The State Bank of India has refused to disclose any communication it received from the government or the Reserve Bank of India on electoral bonds, terming it "personal information" and held in "fiduciary capacity".
The State Bank of India has refused to disclose any communication it received from the government or the Reserve Bank of India on electoral bonds, terming it “personal information” and held in “fiduciary capacity”. Responding to an RTI filed by Pune-based activist Vihar Durve who had demanded copies of all letters, correspondence, directions, notifications or e-mails received from the RBI or any government department between 2017 and 2019, the SBI said it cannot be provided by it.
The bank cited two exemption clauses under the RTI Act to deny information — Section 8(1)(e) which pertains to information held in fiduciary capacity and Section 8(1)(J) which pertains to personal information of a person which has no link to any public activity. “Information sought by the applicant cannot be disclosed as it is in fiduciary capacity, disclosure of which is exempted under Section 8(1)(e) and 8(1)(j) of the RTI Act, 2005,” the Central Public Information Officer of the bank said in his reply.
The bank also refused to give any details of action taken by it on such communications from the RBI and the government. The electoral bonds, for giving donations to political parties, are being sold through SBI only.
The sale opens in SBI branches when the Finance Ministry issues a notification of their sale for a given period. The scheme of electoral bonds notified by the Centre in 2018 has been challenged in the Supreme Court. Only the political parties registered under Section 29A of the Representation of the People Act, 1951 (43 of 1951) and which secured not less than one per cent of the votes polled in the last general election to the House of the People or the Legislative Assembly of the State, shall be eligible to receive the bonds. The bonds may be purchased by a person who is a citizen of India “or incorporated or established in India,” the government had said in a statement last year.
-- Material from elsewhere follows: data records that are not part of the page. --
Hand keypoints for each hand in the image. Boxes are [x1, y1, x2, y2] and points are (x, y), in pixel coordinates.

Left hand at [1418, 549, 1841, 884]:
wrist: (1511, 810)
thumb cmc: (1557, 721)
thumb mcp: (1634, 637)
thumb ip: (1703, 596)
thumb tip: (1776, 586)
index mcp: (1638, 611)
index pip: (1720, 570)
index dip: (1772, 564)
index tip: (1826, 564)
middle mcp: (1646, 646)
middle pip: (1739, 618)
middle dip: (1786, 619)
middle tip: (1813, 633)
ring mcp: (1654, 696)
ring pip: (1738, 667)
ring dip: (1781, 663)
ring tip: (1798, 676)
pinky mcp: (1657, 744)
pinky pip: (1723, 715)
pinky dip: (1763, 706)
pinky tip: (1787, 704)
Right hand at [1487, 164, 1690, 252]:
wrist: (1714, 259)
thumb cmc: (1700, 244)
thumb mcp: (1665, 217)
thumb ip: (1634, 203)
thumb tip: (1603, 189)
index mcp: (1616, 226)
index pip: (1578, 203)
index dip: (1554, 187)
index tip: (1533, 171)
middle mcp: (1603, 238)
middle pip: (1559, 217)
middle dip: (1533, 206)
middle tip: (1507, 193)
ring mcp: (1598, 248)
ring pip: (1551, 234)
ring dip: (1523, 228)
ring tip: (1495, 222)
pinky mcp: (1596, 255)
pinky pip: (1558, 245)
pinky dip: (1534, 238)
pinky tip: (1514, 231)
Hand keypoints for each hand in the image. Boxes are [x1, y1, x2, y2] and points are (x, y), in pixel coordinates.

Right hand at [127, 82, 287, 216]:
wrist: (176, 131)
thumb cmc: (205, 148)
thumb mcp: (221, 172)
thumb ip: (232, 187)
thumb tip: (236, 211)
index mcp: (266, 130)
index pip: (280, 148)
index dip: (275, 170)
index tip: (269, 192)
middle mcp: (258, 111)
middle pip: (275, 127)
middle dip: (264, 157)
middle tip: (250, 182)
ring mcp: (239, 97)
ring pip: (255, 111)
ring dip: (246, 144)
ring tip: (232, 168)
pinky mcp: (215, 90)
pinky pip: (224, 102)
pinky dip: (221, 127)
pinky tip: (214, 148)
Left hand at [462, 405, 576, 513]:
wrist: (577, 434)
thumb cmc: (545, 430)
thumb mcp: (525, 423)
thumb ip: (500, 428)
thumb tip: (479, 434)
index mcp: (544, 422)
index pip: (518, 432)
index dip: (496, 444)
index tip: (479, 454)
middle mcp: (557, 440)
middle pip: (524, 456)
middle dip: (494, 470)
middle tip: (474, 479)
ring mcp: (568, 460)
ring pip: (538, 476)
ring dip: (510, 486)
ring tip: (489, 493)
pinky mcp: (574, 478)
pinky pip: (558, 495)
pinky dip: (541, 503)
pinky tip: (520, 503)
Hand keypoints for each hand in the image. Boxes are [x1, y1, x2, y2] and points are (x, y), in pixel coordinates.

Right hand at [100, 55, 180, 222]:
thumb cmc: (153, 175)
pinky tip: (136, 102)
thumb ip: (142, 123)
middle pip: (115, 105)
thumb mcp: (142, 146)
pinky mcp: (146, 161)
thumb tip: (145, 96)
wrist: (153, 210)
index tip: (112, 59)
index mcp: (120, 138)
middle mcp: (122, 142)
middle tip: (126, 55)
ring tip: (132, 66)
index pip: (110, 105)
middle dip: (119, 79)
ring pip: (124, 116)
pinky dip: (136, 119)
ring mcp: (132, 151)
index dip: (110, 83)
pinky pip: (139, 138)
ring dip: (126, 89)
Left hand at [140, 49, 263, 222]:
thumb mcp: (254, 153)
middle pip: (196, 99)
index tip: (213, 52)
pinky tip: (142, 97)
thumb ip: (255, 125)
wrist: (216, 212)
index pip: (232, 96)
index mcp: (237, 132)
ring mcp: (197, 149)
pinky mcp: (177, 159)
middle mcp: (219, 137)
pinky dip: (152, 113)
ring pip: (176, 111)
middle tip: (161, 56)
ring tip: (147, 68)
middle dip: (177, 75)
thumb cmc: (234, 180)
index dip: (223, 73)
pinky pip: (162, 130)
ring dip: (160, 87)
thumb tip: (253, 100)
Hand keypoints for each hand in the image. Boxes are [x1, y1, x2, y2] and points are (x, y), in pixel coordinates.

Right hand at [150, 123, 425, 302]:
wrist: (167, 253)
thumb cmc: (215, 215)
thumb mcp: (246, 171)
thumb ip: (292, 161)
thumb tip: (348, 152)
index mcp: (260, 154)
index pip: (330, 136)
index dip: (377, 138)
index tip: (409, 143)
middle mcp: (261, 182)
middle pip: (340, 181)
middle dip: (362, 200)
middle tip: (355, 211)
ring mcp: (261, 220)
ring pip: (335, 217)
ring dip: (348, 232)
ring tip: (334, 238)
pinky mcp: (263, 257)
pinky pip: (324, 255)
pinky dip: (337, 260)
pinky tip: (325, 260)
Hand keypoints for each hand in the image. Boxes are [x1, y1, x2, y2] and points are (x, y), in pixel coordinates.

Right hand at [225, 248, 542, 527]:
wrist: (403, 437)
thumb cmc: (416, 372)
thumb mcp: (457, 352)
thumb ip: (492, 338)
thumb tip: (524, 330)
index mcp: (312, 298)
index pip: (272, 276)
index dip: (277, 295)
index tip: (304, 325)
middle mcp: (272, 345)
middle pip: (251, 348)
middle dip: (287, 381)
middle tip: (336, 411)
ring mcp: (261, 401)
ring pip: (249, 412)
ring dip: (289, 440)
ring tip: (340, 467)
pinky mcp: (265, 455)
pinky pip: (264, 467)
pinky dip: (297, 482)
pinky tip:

The bonds remain valid for 15 days and can be encashed by an eligible political party only through an account with the authorised bank within that period only. A voluntary group working in the field of electoral reforms, Association for Democratic Reforms (ADR), has demanded a stay on the sale while the CPI(M) has challenged it before the Supreme Court in separate petitions. ADR recently filed an application in the Supreme Court seeking a stay on the Electoral Bond Scheme, 2018 which was notified by the Centre in January last year.